New map of the London Underground is tailored to claustrophobia sufferers
Tube passengers who suffer from claustrophobia or anxiety conditions could find their peace of mind by using a newly published version of the London Underground map.
The new design highlights routes they can take to avoid long stretches of tunnels.
More than half of the Tube’s 270 stations are above ground, with only the Victoria and Waterloo & City lines wholly underground.
Nicky Lidbetter, chief executive of charity Anxiety UK, said: “For those with anxiety conditions such as panic attacks and claustrophobia, we know that travel by the Underground can be problematic and challenging.
“This new map is an excellent resource for those wishing to avoid journeys where there are tunnels, serving as a great pre-journey planning aid and increasing access to public transport.

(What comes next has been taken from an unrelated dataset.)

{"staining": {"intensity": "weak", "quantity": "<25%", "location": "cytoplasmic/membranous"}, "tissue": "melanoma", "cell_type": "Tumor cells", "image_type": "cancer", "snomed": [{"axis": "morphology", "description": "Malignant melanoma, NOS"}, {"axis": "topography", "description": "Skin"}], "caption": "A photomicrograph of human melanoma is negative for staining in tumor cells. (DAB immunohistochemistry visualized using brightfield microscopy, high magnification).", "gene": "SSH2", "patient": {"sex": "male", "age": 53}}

“I sincerely hope that the map will encourage those with claustrophobia and/or panic attacks who have previously avoided this form of public transport out of fear to reconsider their use of the Tube”.
Transport for London (TfL) director of customer strategy Mark Evers said: “Making the Tube network accessible for everyone is one of our top priorities.
“This new map is just one of the tools we have created in response to feedback from our customers on how we can make the transport network more accessible, making travelling easier and more comfortable for all our customers.”
In April TfL announced that badges for people with hidden health conditions who needed a seat on trains and buses were to be permanently available.
They follow the popular “Baby on Board” badges for expectant mothers.
Richard Lane, head of communications at disability charity Scope, said: “It’s great to see London Underground taking steps to make travelling easier for more people.
“Disabled people still face many challenges getting from A to B and sometimes might need a bit more support when travelling by Tube.”
In May London Mayor Sadiq Khan announced plans to bring mobile signal coverage to tube carriages.